Bu ziyaretler müslümanların birbirlerine karşılıklı muhabbet duymasına vesile olur. Ebu İdris el-Havlani, Mu`az İbnu Cebel (ra)`den naklediyor: "Resulullah (sav) buyurdular ki: "Allah Tebareke ve Teala Hazretleri şöyle hükmetti: "Benim rızam için birbirlerini sevenlere, benim için bir araya gelenlere, benim için birbirlerini ziyaret edenlere ve benim için birbirlerine harcayanlara sevgim vacip olmuştur." (Hadis Ebu İdris el-Havlani)
Muhterem emekli kardeşlerimizin dikkatine
Sekiz milyon insan çok önemli sayı. Emekli olmuş bu kardeşlerim dünyanın dört bir tarafında çok hayırlı işler yapabilirler. Buradan Rusya'ya gitmek için çeşitli yollar var. Trabzon Hopa'dan Batum'a geçiliyor. Orada Müslüman kardeşlerimiz var, Gürcüler var. Bizim memleketimizdeki Gürcüler çok dindar insanlardır. Mesela Gürcüce bilen kardeşlerimiz oraya gidebilirler.
Resulullah (sav) buyurdular ki:
"Kim Allah rızası için bir arkadaşını ziyaret eder veya bir hastaya geçmiş olsun ziyaretinde bulunursa, bir münadi ona şöyle nida eder: "Dünya ve ahirette hoş yaşayışa eresin. Bu gidişin de hoş oldu.
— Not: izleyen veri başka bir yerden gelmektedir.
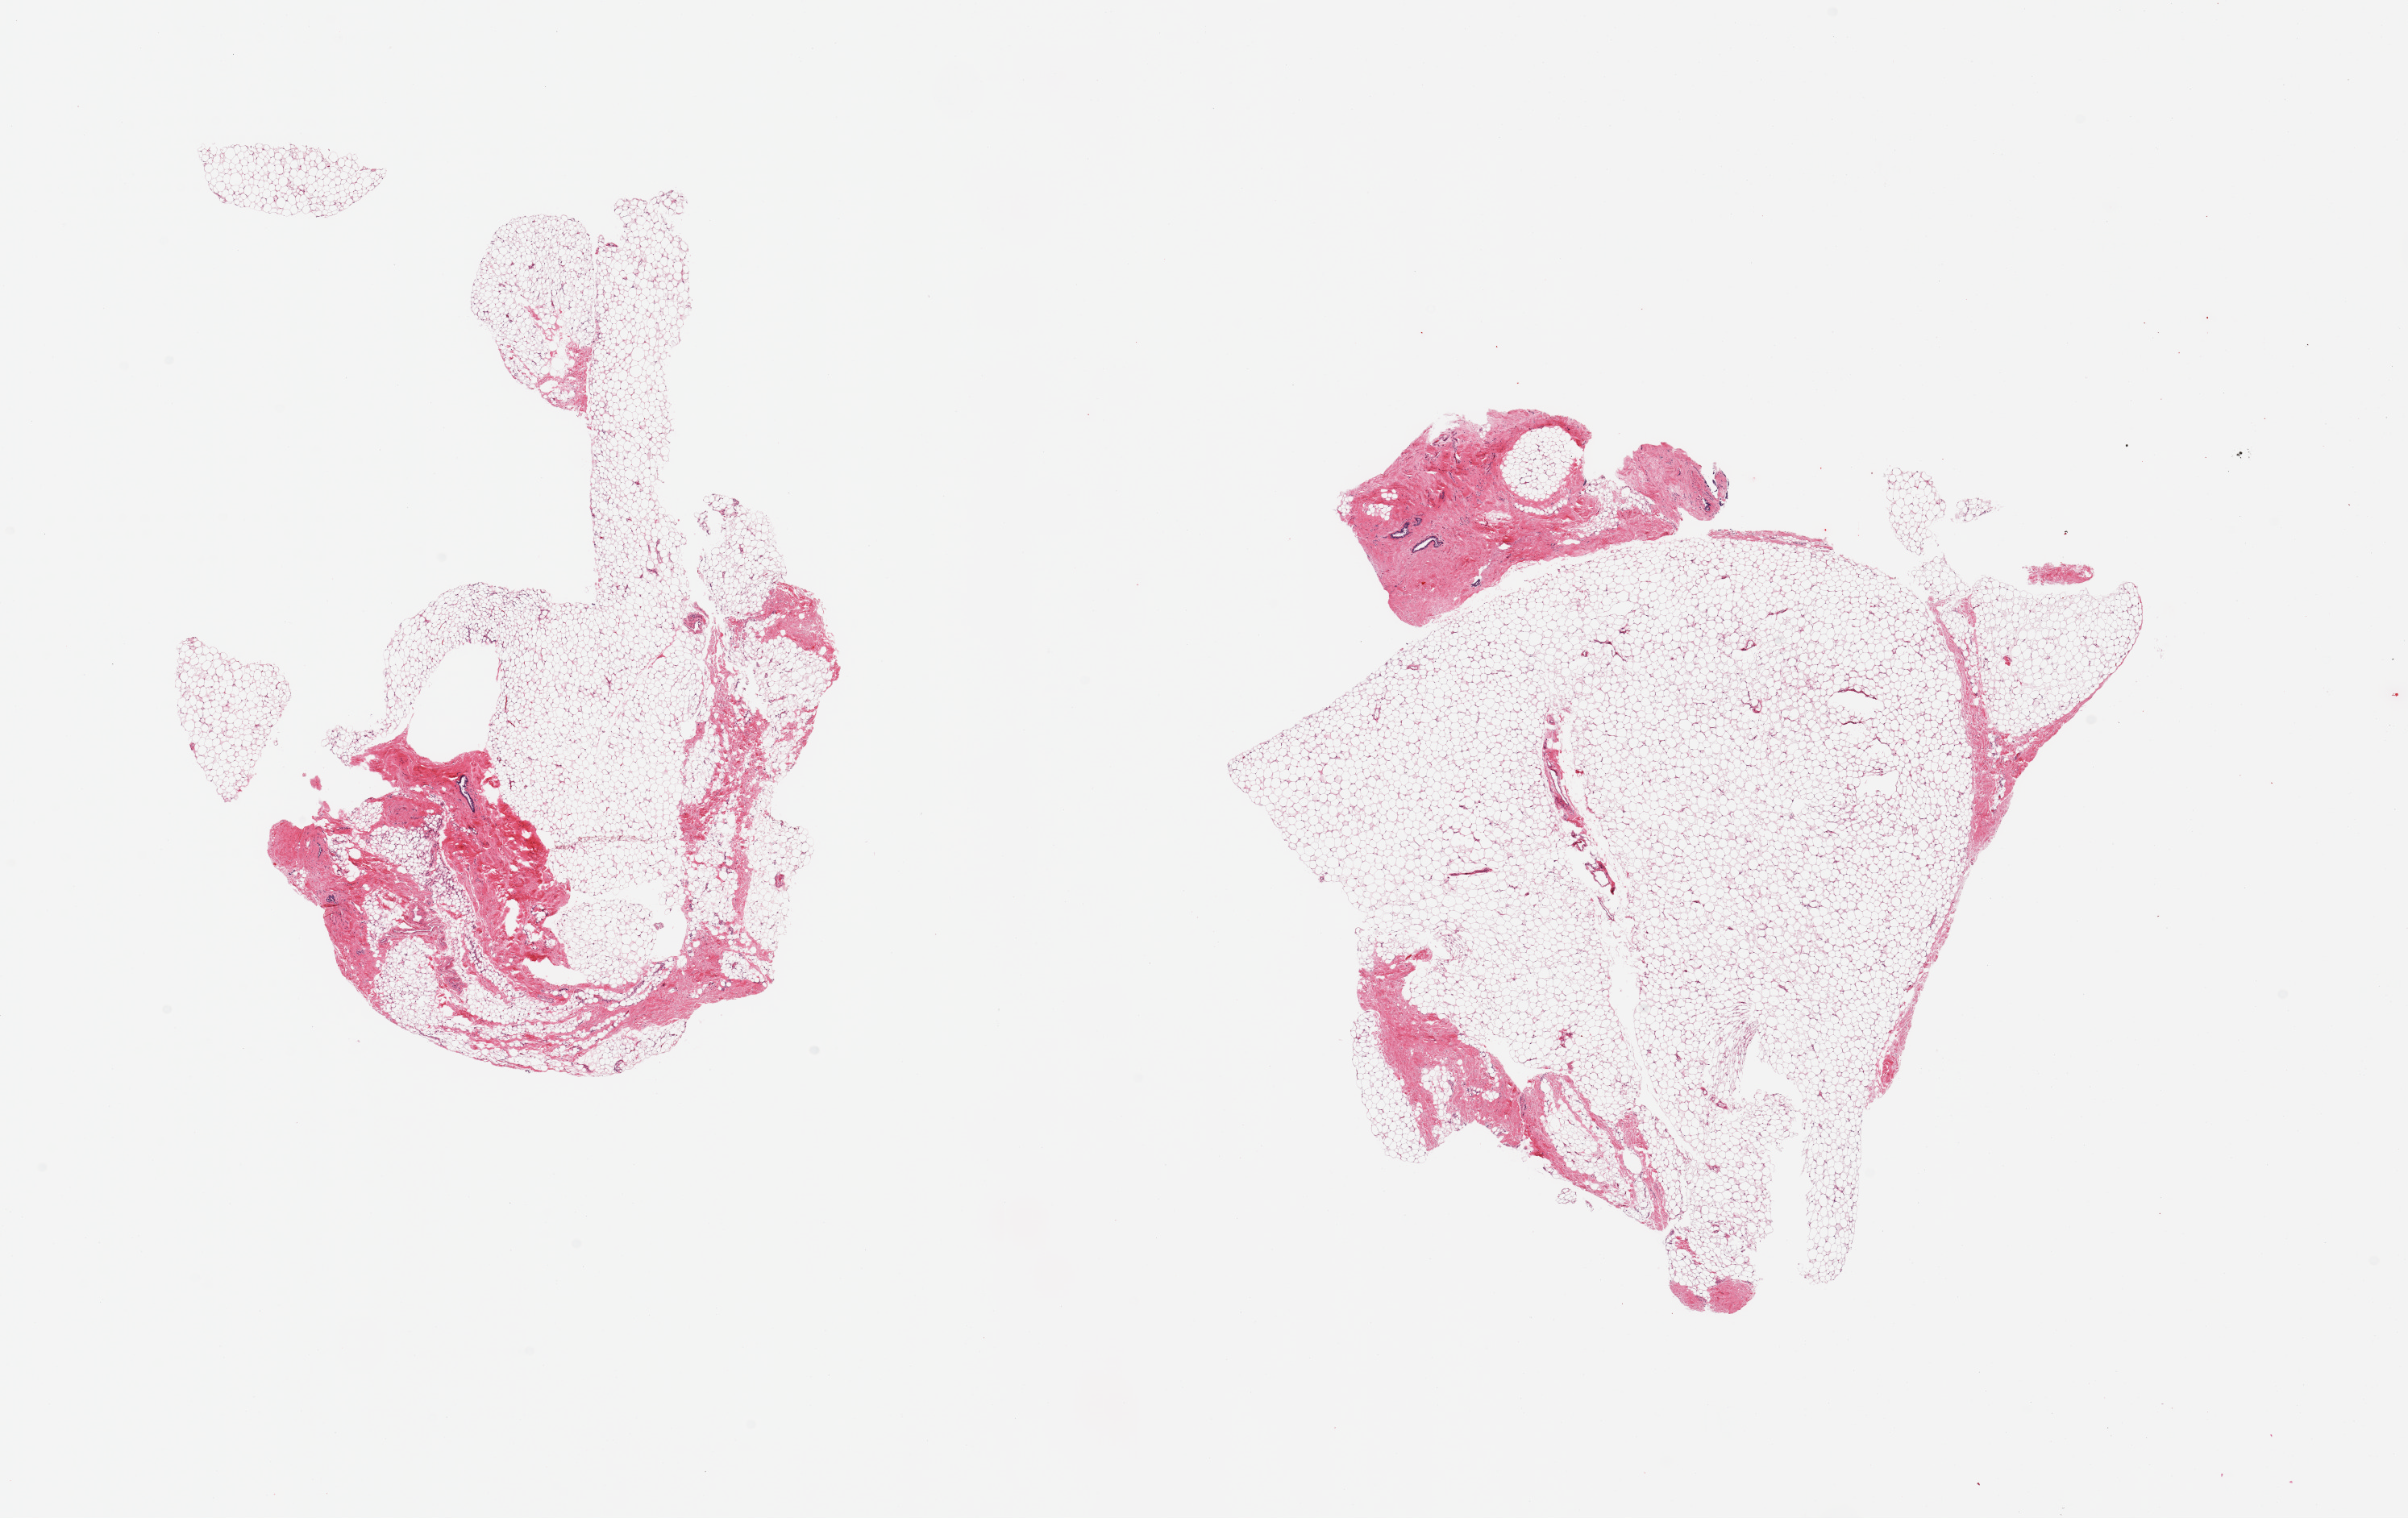
Whole-slide image, haematoxylin and eosin stain, brightfield, shown as a low-resolution overview of the whole scanned area (about 23.6 x 14.9 mm, slide scanned at 20x), PAXgene-fixed paraffin-embedded (PFPE) section, target tissue: breast, tissue donor sample.
- pathologist's review note for this sample: 2 pieces, fibroadipose elements, minute focus of ductal elements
Kendine cennette bir yer hazırladın." (Ebu Hüreyre)
Resulullah (sav) beni ve Muaz (ra)`ı Yemen`e gönderdi ve şu tembihte bulundu:
"İnsanları dine (tatlılıkla) davet edin. Müjdeleyin, nefret ettirmeyin. Kolaylaştırın, zorlaştırmayın. Uyumlu olun geçimsiz olmayın." (Ebu Musa)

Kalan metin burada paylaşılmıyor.